Whether the temporary nature of the participating attorney-supervising lawyer
relationship need be disclosed to the supervising lawyer’s client would depend on whether the
client would likely consider the information material. See Rule 4-1.4.
Finally, particular problems are presented by the manner in which the proposed
corporation plans to charge for its services. The inquiring attorney states that the corporation
would charge for the participating attorney’s services “on an hourly or other durational basis as
is done by other temporary help services.” For example, the corporation would charge its
customers a certain amount per hour for the participating attorney’s services with a portion of
this amount going to the participating attorney and the remainder being retained by the
corporation.
If nonlawyers are involved in ownership or management of the corporation, this billing
system (i.e, charging a certain amount per hour for the lawyer’s services, with only a portion of
that amount actually being paid to the lawyer) must be considered division of legal fees with a
nonlawyer in violation of Rule 4-5.4(a). See Florida Ethics Opinion 87-8; New York City Bar
Association Opinion 1988-3. See also Los Angeles County Bar Association Opinion 431;
Maryland State Bar Association Opinion 84-15; State Bar of New Mexico Opinion 1984-13;
Virginia State Bar Opinion 609.
This problem could be avoided if, instead of receiving a portion or percentage of the fee
charged for the participating attorney’s services, the corporation charged its customers a flat fee.

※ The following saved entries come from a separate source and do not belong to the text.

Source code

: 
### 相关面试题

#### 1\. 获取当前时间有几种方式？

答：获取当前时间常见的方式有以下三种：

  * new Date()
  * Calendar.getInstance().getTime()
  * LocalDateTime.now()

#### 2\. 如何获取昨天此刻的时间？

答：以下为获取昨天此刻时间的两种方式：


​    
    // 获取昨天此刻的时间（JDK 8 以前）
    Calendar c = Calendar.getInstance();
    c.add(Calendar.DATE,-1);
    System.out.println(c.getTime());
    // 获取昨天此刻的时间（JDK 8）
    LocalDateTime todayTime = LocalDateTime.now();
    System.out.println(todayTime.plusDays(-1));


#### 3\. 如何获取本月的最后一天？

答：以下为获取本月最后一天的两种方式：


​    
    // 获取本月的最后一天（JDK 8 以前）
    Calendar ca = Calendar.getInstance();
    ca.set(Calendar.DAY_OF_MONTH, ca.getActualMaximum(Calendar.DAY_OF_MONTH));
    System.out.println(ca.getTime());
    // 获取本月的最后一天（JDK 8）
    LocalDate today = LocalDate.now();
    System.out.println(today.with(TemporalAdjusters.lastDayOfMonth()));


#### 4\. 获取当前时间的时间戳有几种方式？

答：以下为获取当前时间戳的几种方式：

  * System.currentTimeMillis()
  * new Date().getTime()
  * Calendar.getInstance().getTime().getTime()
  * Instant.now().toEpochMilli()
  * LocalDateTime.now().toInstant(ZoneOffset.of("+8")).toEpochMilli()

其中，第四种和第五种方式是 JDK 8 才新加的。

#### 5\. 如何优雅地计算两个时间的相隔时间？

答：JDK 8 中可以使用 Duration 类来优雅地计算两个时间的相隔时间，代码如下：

By handling the matter in this fashion the participating attorneys would receive 100 percent of
the fees being charged for their services and the corporation would receive a completely separate
fee for arranging the temporary employment placement.
Of course, the problems of fee division with nonlawyers could also be eliminated if
nonlawyers are not involved in the corporation’s ownership or management. Furthermore, if only
attorneys are involved in the corporation’s ownership or management, there will be no problems
concerning improper division of fees among attorneys. The general rule concerning division of
fees among attorneys, Rule 4-1.5 (G), applies only to fee divisions among attorneys not in the
same firm. The attorneys involved in the proposed corporation should be considered as being the
same firm for purposes of this rule.
In summary, it must be concluded that, because of the problems described above, the plan
proposed by the inquiring attorney is not ethically permissible in its present form.